• HOW TO COMPLETE THIS TASK: Each line of the material that mentions the word "refers" is to be copied.

• DATA EXCERPTS:
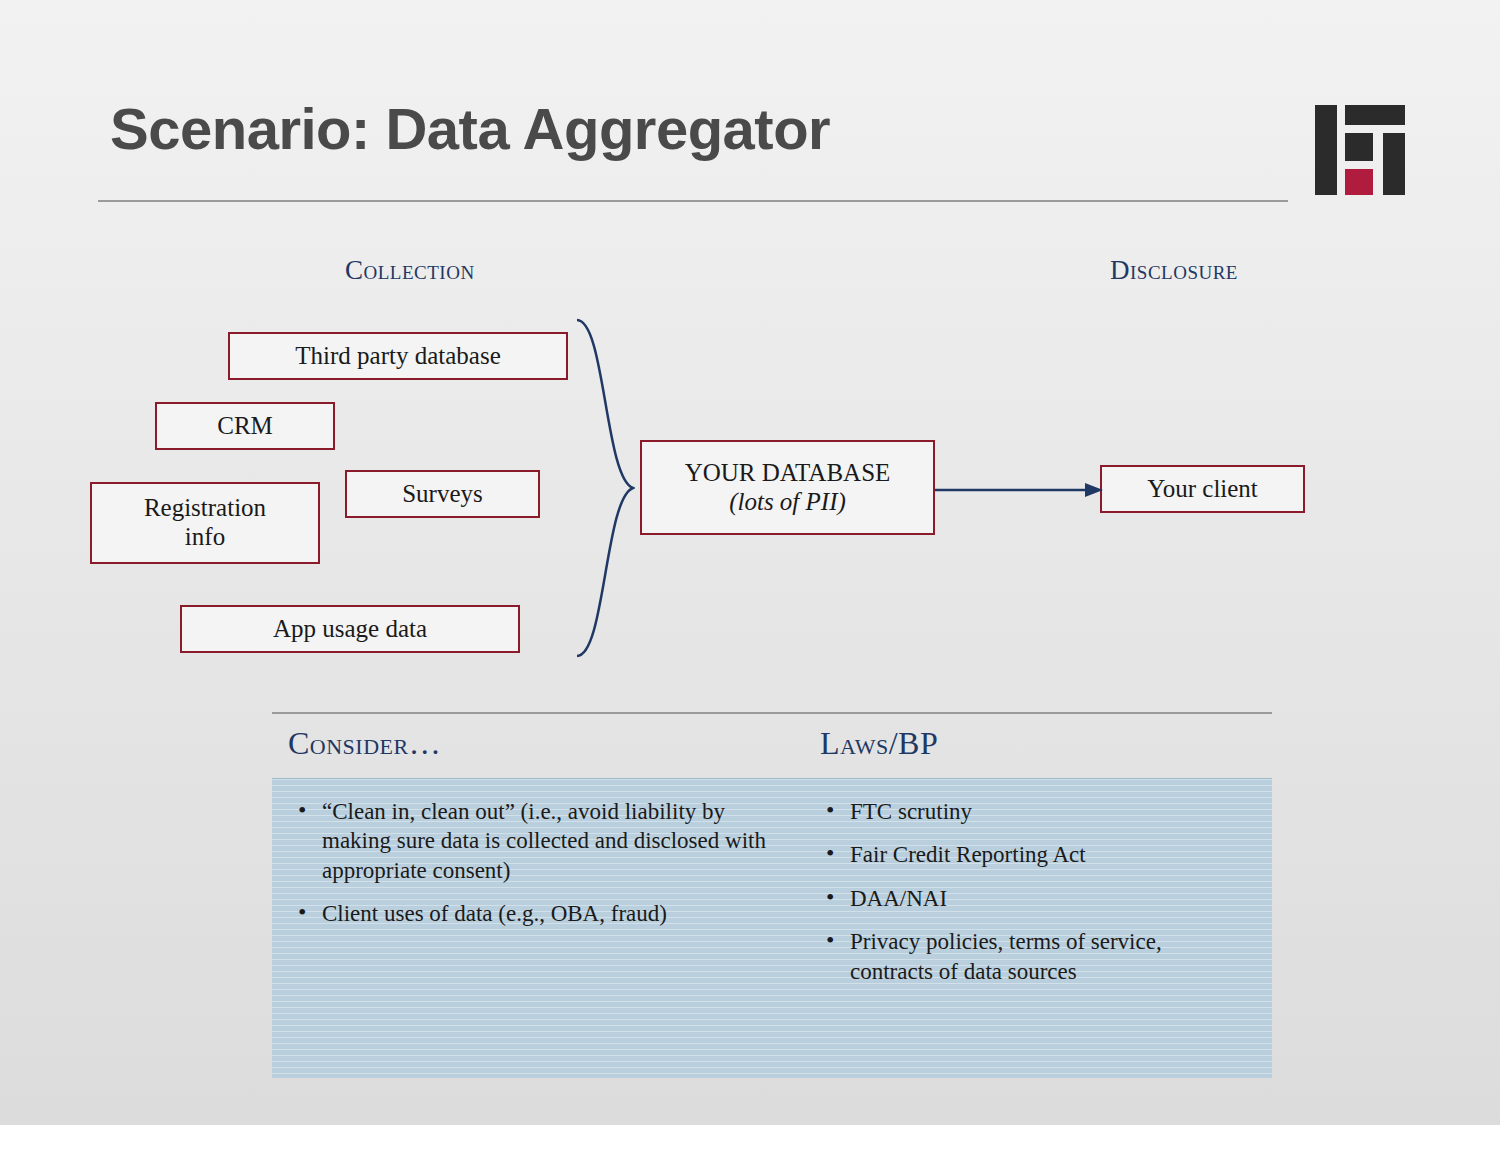Scenario: Data Aggregator
Collection
Disclosure
Third party database
CRM
Surveys
Registration
info
App usage data
YOUR DATABASE
(lots of PII)
Your client
Consider…
Laws/BP
“Clean in, clean out” (i.e., avoid liability by making sure data is collected and disclosed with appropriate consent)
Client uses of data (e.g., OBA, fraud)
FTC scrutiny
Fair Credit Reporting Act
DAA/NAI
Privacy policies, terms of service, contracts of data sources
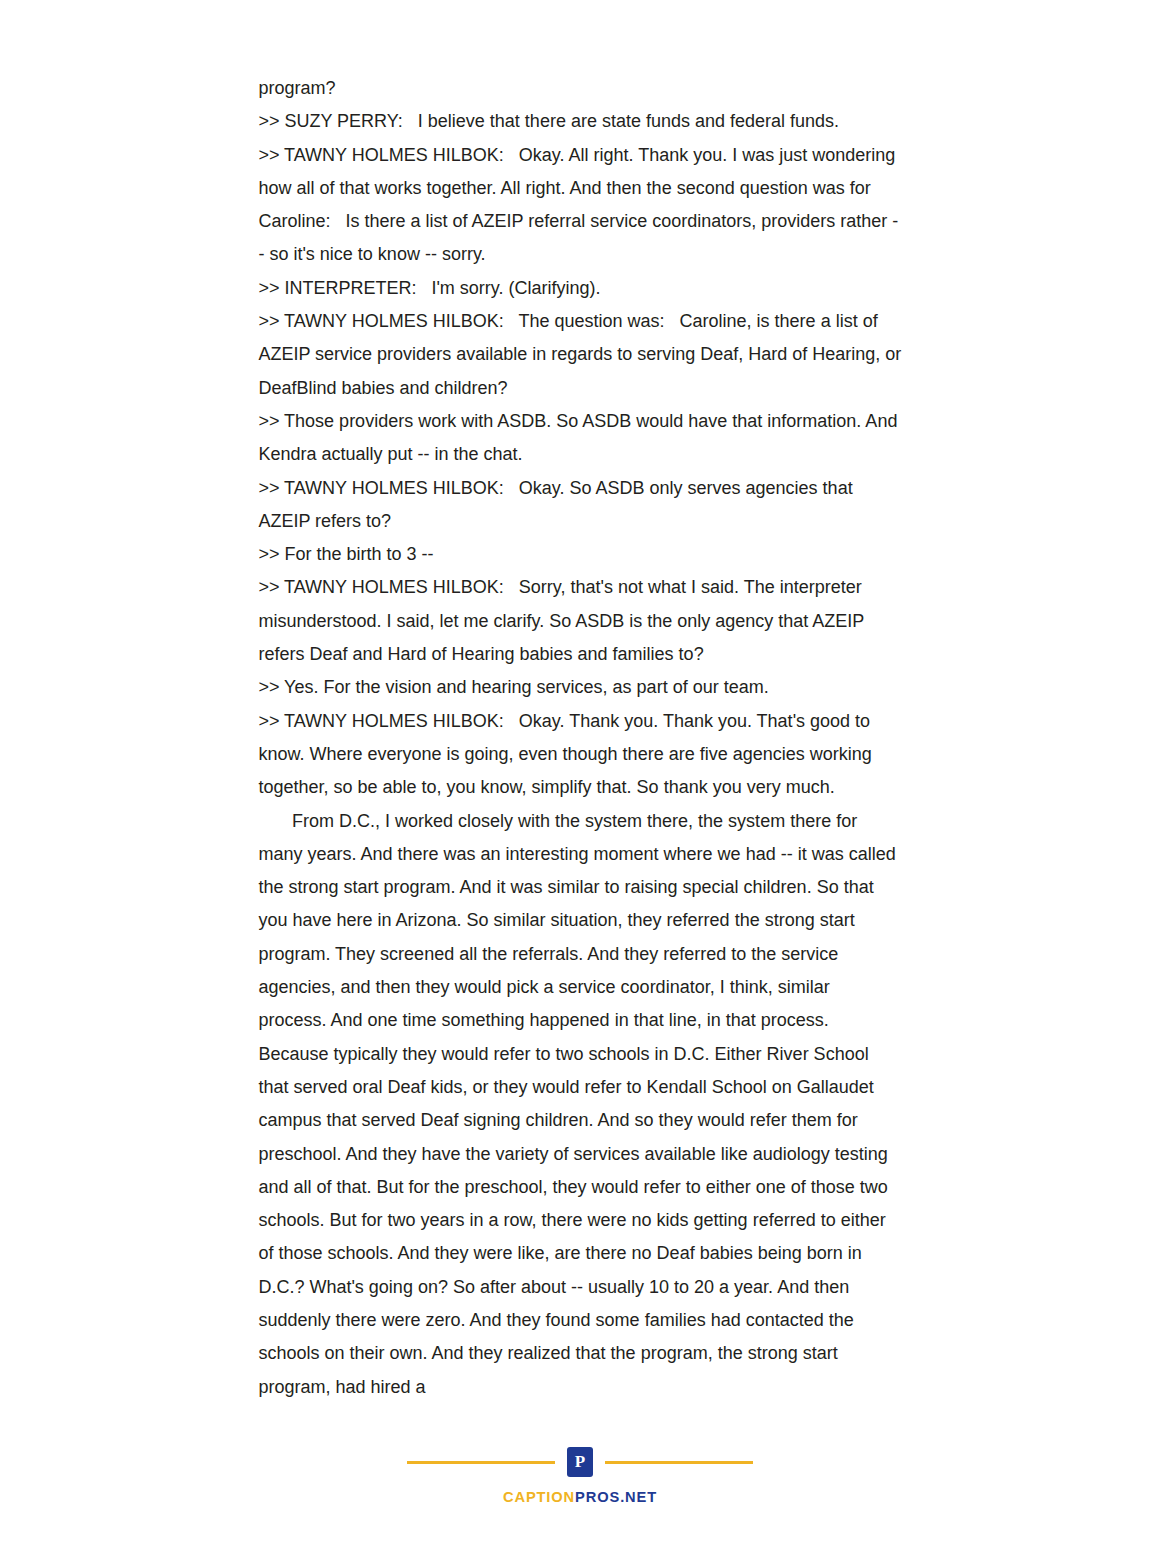program?
>> SUZY PERRY: I believe that there are state funds and federal funds.
>> TAWNY HOLMES HILBOK: Okay. All right. Thank you. I was just wondering how all of that works together. All right. And then the second question was for Caroline: Is there a list of AZEIP referral service coordinators, providers rather -- so it's nice to know -- sorry.
>> INTERPRETER: I'm sorry. (Clarifying).
>> TAWNY HOLMES HILBOK: The question was: Caroline, is there a list of AZEIP service providers available in regards to serving Deaf, Hard of Hearing, or DeafBlind babies and children?
>> Those providers work with ASDB. So ASDB would have that information. And Kendra actually put -- in the chat.
>> TAWNY HOLMES HILBOK: Okay. So ASDB only serves agencies that AZEIP refers to?
>> For the birth to 3 --
>> TAWNY HOLMES HILBOK: Sorry, that's not what I said. The interpreter misunderstood. I said, let me clarify. So ASDB is the only agency that AZEIP refers Deaf and Hard of Hearing babies and families to?
>> Yes. For the vision and hearing services, as part of our team.
>> TAWNY HOLMES HILBOK: Okay. Thank you. Thank you. That's good to know. Where everyone is going, even though there are five agencies working together, so be able to, you know, simplify that. So thank you very much.
From D.C., I worked closely with the system there, the system there for many years. And there was an interesting moment where we had -- it was called the strong start program. And it was similar to raising special children. So that you have here in Arizona. So similar situation, they referred the strong start program. They screened all the referrals. And they referred to the service agencies, and then they would pick a service coordinator, I think, similar process. And one time something happened in that line, in that process. Because typically they would refer to two schools in D.C. Either River School that served oral Deaf kids, or they would refer to Kendall School on Gallaudet campus that served Deaf signing children. And so they would refer them for preschool. And they have the variety of services available like audiology testing and all of that. But for the preschool, they would refer to either one of those two schools. But for two years in a row, there were no kids getting referred to either of those schools. And they were like, are there no Deaf babies being born in D.C.? What's going on? So after about -- usually 10 to 20 a year. And then suddenly there were zero. And they found some families had contacted the schools on their own. And they realized that the program, the strong start program, had hired a
CAPTION PROS.NET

• RESPONSE FOR THIS EXERCISE:
>> TAWNY HOLMES HILBOK: Okay. So ASDB only serves agencies that AZEIP refers to?
>> TAWNY HOLMES HILBOK: Sorry, that's not what I said. The interpreter misunderstood. I said, let me clarify. So ASDB is the only agency that AZEIP refers Deaf and Hard of Hearing babies and families to?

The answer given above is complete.